Running Water and White Crow placed themselves at the head of their warriors, who marched in Indian file, and forded the river. The redskins who remained in the valley watched them cross and disappear in the windings of the track they were following. The Stag remained for nearly an hour at the spot where his band had halted, and it was not until the sun had begun to descend on the horizon that he gave orders to mount. The warriors at once quitted the protecting shade which had sheltered them for several hours, and in a twinkling were ready to start.
Among the warriors who accompanied the Stag were six with whom he was very intimate; they several times entered the Mexican territory under different disguises, and had even got as far as the Hacienda del Barrio, where the majordomo received and sheltered them without exciting the slightest suspicion, so cleverly did they play the part of Indios mansos. Of these six warriors four had been employed for several months as vaqueros to guard the ganado.

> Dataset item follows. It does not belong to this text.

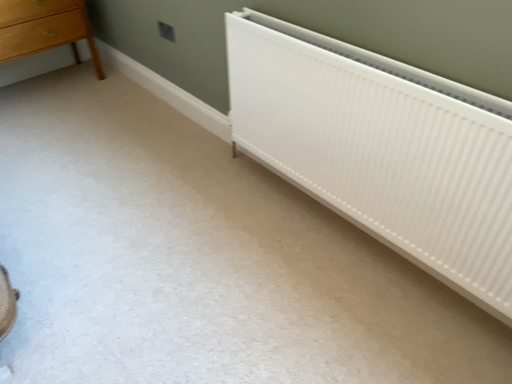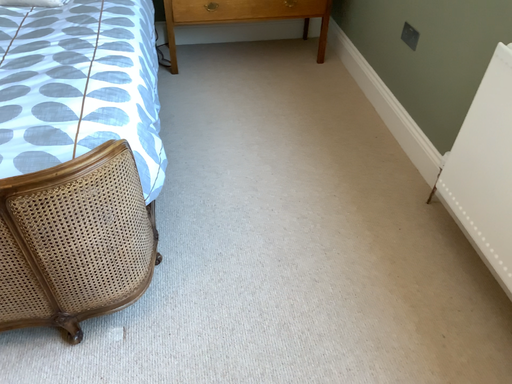
Question: How did the camera likely rotate when shooting the video?

Choices:
 (A) rotated left
 (B) rotated right

Answer: (A)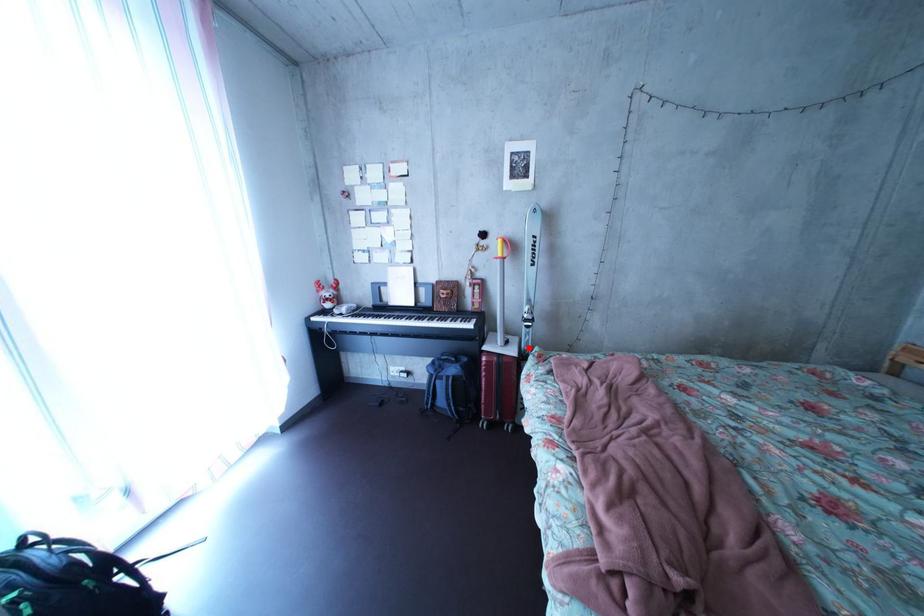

The Stag had stipulated that this should be so, because, as he remarked at the council, a day might come when it would be well for him to have men ready at hand who were sufficiently acquainted with the customs of the redskins, to aid the tribe in carrying out the revenge which had so long been preparing. The council assented to the proposition, and the majordomo neglected nothing that his friends might make rapid progress in their knowledge of Mexican customs.
Sotavento had an object, but it was very different from the one which he suggested to the Comanches. Success had not only crowned the Indian's efforts, but exceeded all his expectations, and his six warriors assumed in a very short time the manners of Mexican peons. Everybody knows the aptitude of redskins for doing or imitating what they please when they suppose they can derive any eventual profit by it, so what we state here will not arouse any surprise.
After recommencing his march, the Stag called up to him these six warriors, and began giving them confidential instructions in so low a voice that they had a difficulty in catching and understanding his remarks. It appeared as if the revelations he made to these men were serious, for, in spite of the mask of stoicism with which Indians habitually cover their face, their features suddenly displayed a surprise which soon assumed a distinct character of horror. But the Stag did not give way; on the contrary, he redoubled his efforts, heaped promise on promise, flattery on flattery; in short, he managed so cleverly, that he ended by convincing them, or at least it seemed so, for, after a lengthened hesitation, they gave a nod of assent. The chief shook his head.
"Wah!" he said in a louder voice. "My brothers are men of loyal hearts and iron arms. I believe in their word, but they have not sworn by the sacred totem of the tribe, and as they have not promised by word of mouth, it is possible that the Wacondah may not remember their promise."
The warriors began laughing.
"The opossum is very crafty," one of the Indians said, "but the Stag joins to the cunning of the opossum that of the guanaco."
"Wah!" said another, "The palefaces have taught the Stag all the cleverness of the Yoris."